The Court also said, “Since 1991, when the petition for forfeiture was first filed, up to the present, all respondents have offered are foxy responses like lack of sufficient knowledge or lack of privity or they cannot recall because it happened a long time ago or, as to Mrs. Marcos, the funds were lawfully acquired. But, whenever it suits them, they also claim ownership of 90% of the funds and allege that only 10% belongs to the Marcos estate. It has been an incredible charade from beginning to end.”
It awarded the funds in escrow to the Philippine government. In 2013, RA 10368 or the “Human Rights Victims Reparation and Recognition Act of 2013,” was signed into law.
The law states that claimants in the Hilao v. Marcos case are given a conclusive presumption of being human rights victims to benefit under the Act. The source of funds for the victims is the amount awarded by the Supreme Court.
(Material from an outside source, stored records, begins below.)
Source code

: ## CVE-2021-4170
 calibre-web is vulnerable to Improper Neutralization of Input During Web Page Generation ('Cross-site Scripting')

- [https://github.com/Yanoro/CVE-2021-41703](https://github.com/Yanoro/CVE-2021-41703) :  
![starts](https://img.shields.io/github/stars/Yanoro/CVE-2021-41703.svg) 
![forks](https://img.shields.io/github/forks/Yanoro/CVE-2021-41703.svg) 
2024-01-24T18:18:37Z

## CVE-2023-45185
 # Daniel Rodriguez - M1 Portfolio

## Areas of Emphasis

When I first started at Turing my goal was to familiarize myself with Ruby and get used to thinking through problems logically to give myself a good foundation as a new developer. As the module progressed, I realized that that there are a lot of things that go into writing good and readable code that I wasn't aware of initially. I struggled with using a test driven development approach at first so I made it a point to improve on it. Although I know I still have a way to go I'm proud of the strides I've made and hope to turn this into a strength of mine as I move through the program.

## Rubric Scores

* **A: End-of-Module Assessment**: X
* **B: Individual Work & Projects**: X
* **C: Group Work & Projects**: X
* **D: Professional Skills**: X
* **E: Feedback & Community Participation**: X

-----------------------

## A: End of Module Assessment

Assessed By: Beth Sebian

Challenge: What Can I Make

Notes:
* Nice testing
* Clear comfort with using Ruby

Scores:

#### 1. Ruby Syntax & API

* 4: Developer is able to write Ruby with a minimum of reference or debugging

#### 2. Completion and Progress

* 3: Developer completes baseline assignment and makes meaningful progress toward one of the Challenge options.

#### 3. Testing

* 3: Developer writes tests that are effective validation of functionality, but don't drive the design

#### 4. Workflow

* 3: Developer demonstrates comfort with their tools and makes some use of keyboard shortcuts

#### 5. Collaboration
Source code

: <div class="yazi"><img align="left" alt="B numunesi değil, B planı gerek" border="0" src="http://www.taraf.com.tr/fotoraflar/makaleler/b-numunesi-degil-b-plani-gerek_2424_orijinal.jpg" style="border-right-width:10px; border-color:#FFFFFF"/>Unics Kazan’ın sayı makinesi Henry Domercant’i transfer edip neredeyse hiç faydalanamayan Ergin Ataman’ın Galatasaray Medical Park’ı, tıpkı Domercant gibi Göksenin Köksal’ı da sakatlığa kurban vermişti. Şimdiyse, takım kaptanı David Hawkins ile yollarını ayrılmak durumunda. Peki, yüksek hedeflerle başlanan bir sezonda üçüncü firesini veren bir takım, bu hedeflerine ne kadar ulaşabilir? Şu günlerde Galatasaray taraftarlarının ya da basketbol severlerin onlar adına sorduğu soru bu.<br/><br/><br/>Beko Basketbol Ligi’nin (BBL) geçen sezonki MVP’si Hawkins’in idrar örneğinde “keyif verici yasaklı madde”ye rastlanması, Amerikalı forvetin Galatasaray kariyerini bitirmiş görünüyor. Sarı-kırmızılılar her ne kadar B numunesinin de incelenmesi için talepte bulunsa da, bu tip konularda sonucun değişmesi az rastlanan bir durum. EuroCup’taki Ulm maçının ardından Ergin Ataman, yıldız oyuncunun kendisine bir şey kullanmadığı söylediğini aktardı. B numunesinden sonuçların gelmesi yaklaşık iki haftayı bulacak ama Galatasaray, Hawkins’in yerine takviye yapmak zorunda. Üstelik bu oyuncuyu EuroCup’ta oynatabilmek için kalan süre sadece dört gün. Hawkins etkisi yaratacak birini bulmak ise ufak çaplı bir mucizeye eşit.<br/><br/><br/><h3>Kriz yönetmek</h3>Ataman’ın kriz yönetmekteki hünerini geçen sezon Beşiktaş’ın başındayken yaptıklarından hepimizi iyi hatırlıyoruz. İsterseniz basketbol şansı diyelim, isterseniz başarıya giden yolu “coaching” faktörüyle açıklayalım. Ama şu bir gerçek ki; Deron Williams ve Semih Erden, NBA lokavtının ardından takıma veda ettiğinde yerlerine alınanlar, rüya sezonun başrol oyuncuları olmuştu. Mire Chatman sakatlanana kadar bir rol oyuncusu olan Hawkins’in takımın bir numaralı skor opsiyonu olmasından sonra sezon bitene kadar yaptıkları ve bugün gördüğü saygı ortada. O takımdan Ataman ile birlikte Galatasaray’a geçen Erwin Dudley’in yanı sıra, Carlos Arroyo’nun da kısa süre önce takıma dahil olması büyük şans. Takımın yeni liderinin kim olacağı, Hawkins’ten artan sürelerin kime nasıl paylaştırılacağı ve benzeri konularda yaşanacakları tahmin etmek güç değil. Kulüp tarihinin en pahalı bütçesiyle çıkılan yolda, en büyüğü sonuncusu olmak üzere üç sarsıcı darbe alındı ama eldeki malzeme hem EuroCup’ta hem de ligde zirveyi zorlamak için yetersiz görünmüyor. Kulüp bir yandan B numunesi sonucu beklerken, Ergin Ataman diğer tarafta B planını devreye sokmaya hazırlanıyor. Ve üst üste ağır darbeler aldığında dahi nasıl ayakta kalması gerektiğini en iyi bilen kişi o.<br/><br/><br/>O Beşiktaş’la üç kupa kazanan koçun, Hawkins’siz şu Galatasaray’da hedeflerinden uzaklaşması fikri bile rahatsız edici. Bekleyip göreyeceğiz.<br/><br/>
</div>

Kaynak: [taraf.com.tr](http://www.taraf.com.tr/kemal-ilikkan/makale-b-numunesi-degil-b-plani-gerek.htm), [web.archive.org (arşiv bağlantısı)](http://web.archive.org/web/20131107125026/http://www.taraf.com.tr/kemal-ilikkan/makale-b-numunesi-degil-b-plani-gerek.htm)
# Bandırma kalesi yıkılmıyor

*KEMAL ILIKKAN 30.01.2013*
The cases above show that courts of law have found Marcos liable for wanton human rights violations and that he had plundered away the nation’s coffers and placed them in Swiss Bank accounts. They speak of the tragedies that befell student-activists like Hilao and Trajano who, despite their youth, tenaciously stood up against Marcos’ writhing institutionalized monster of blood, impunity, and corruption. These cases constitute indelible truths and are forever etched in the annals of law.